From an 1874 Journal...
A Treatise on Food and Dietetics Physiologically and Therapeutically Considered.
By F. W. Pavy, M.D., F.R.S. London : J. and A. Churchill.
The author next passes to the more popular branch of his subject. Taking in review the various articles of food, he gives an account of their chemical composition and their dietetic value. The occasional unwholesomeness of meat in consequence of trichinae, of malignant disease, or of decomposition is fully described. It is to be regretted that in speaking of blood its very objectionable character as an article of food has not been mentioned.
In the important section on Practical Dietetics, the vegetarian question is very fairly examined. It strikes us that the dietetic reformers find themselves in a dilemma.
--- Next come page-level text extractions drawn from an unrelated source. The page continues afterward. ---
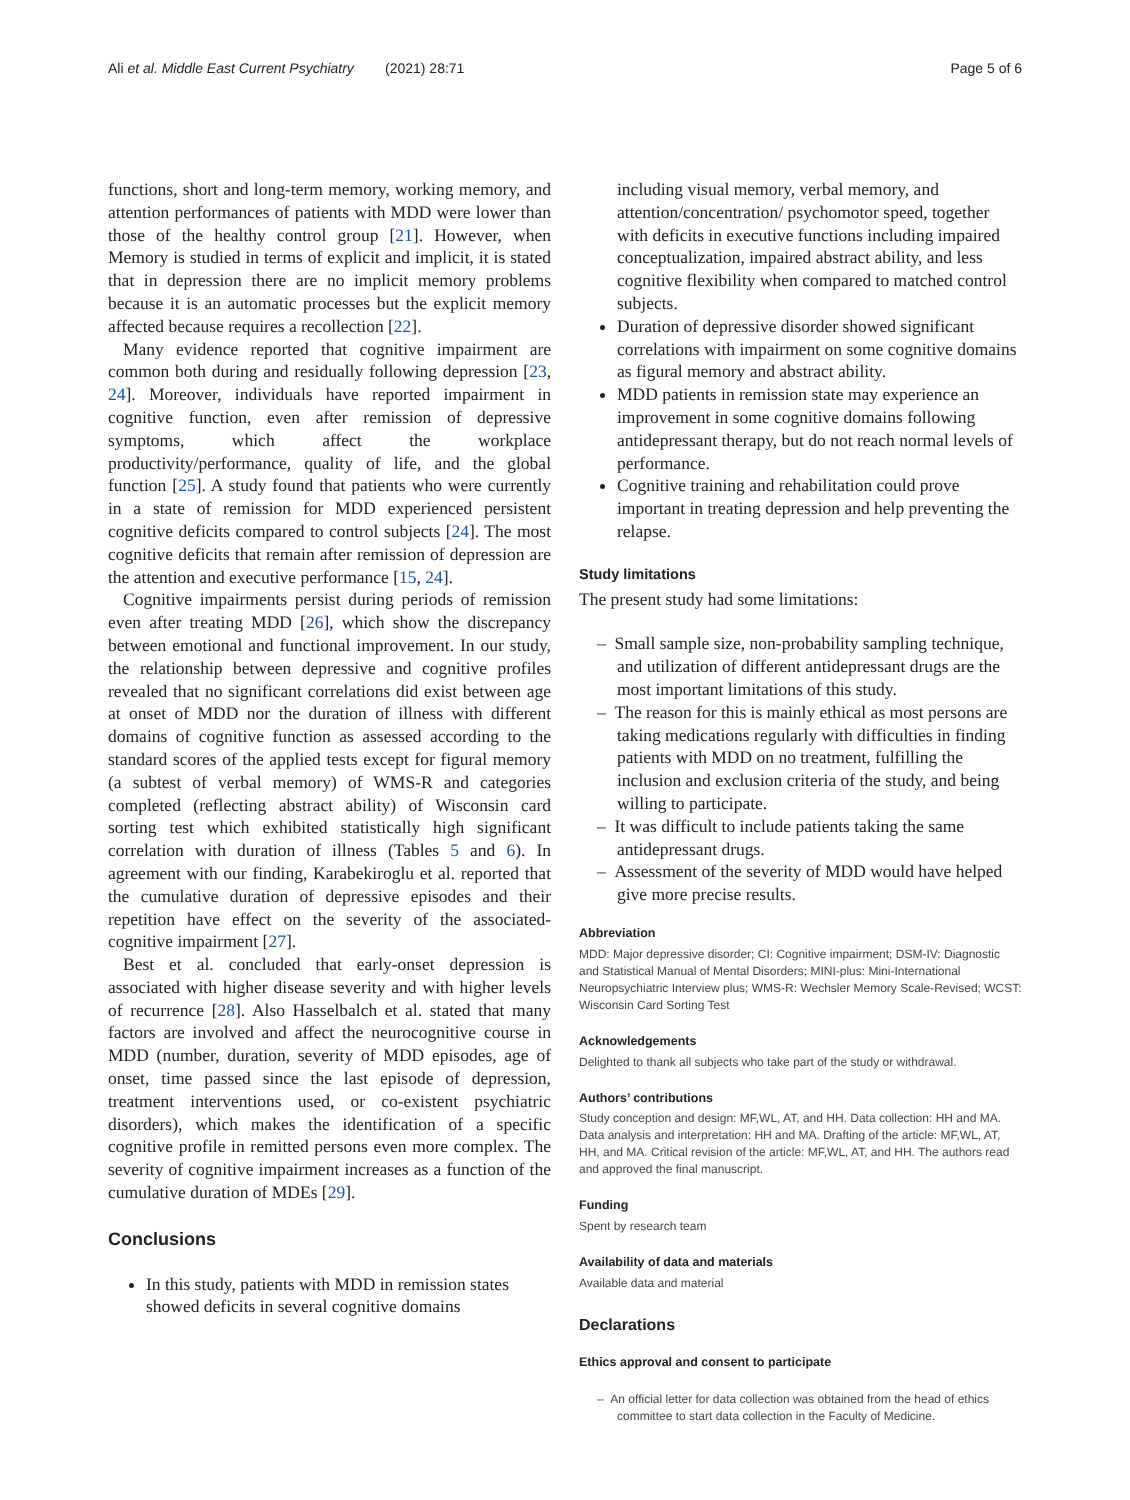Ali et al. Middle East Current Psychiatry (2021) 28:71 Page 5 of 6
functions, short and long-term memory, working memory, and attention performances of patients with MDD were lower than those of the healthy control group [21]. However, when Memory is studied in terms of explicit and implicit, it is stated that in depression there are no implicit memory problems because it is an automatic processes but the explicit memory affected because requires a recollection [22].
Many evidence reported that cognitive impairment are common both during and residually following depression [23, 24]. Moreover, individuals have reported impairment in cognitive function, even after remission of depressive symptoms, which affect the workplace productivity/performance, quality of life, and the global function [25]. A study found that patients who were currently in a state of remission for MDD experienced persistent cognitive deficits compared to control subjects [24]. The most cognitive deficits that remain after remission of depression are the attention and executive performance [15, 24].
Cognitive impairments persist during periods of remission even after treating MDD [26], which show the discrepancy between emotional and functional improvement. In our study, the relationship between depressive and cognitive profiles revealed that no significant correlations did exist between age at onset of MDD nor the duration of illness with different domains of cognitive function as assessed according to the standard scores of the applied tests except for figural memory (a subtest of verbal memory) of WMS-R and categories completed (reflecting abstract ability) of Wisconsin card sorting test which exhibited statistically high significant correlation with duration of illness (Tables 5 and 6). In agreement with our finding, Karabekiroglu et al. reported that the cumulative duration of depressive episodes and their repetition have effect on the severity of the associated-cognitive impairment [27].
Best et al. concluded that early-onset depression is associated with higher disease severity and with higher levels of recurrence [28]. Also Hasselbalch et al. stated that many factors are involved and affect the neurocognitive course in MDD (number, duration, severity of MDD episodes, age of onset, time passed since the last episode of depression, treatment interventions used, or co-existent psychiatric disorders), which makes the identification of a specific cognitive profile in remitted persons even more complex. The severity of cognitive impairment increases as a function of the cumulative duration of MDEs [29].
Conclusions
In this study, patients with MDD in remission states showed deficits in several cognitive domains
including visual memory, verbal memory, and attention/concentration/ psychomotor speed, together with deficits in executive functions including impaired conceptualization, impaired abstract ability, and less cognitive flexibility when compared to matched control subjects.
Duration of depressive disorder showed significant correlations with impairment on some cognitive domains as figural memory and abstract ability.
MDD patients in remission state may experience an improvement in some cognitive domains following antidepressant therapy, but do not reach normal levels of performance.
Cognitive training and rehabilitation could prove important in treating depression and help preventing the relapse.
Study limitations
The present study had some limitations:
– Small sample size, non-probability sampling technique, and utilization of different antidepressant drugs are the most important limitations of this study.
– The reason for this is mainly ethical as most persons are taking medications regularly with difficulties in finding patients with MDD on no treatment, fulfilling the inclusion and exclusion criteria of the study, and being willing to participate.
– It was difficult to include patients taking the same antidepressant drugs.
– Assessment of the severity of MDD would have helped give more precise results.
Abbreviation
MDD: Major depressive disorder; CI: Cognitive impairment; DSM-IV: Diagnostic and Statistical Manual of Mental Disorders; MINI-plus: Mini-International Neuropsychiatric Interview plus; WMS-R: Wechsler Memory Scale-Revised; WCST: Wisconsin Card Sorting Test
Acknowledgements
Delighted to thank all subjects who take part of the study or withdrawal.
Authors’ contributions
Study conception and design: MF,WL, AT, and HH. Data collection: HH and MA. Data analysis and interpretation: HH and MA. Drafting of the article: MF,WL, AT, HH, and MA. Critical revision of the article: MF,WL, AT, and HH. The authors read and approved the final manuscript.
Funding
Spent by research team
Availability of data and materials
Available data and material
Declarations
Ethics approval and consent to participate
– An official letter for data collection was obtained from the head of ethics committee to start data collection in the Faculty of Medicine.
If they allow the use of milk and eggs, as most of them do, they greatly improve their cookery at the expense of their logical consistency. If they reject milk they accuse nature, or rather God, of an error in having appointed it for the nurture of the young of the highest animal group. It must also be remembered that certain rodents, such as the common r«t, depart more widely than we do from the carnivorous type in their dentition, and yet are omnivorous. At the same time, we must admit, with Dr. Pavy, that " the consumption of meat to the extent that many persons believe necessary for the maintenance of health and strength is not really so."
This work is not only indispensable to the medical practitioner, but it is one with which every educated man ought o make himself familiar.
- Copied from Crookes, William (ed), The Chemical News and Journal of Industrial Science - Vol 29-30. Page 18; 10th July 1874 (accessed via Google Books books.google.co.uk on 07/01/2011)
I have underlined 'if they allow the use of milk and eggs' ... this paragraph implies that there are those who did and those who did not.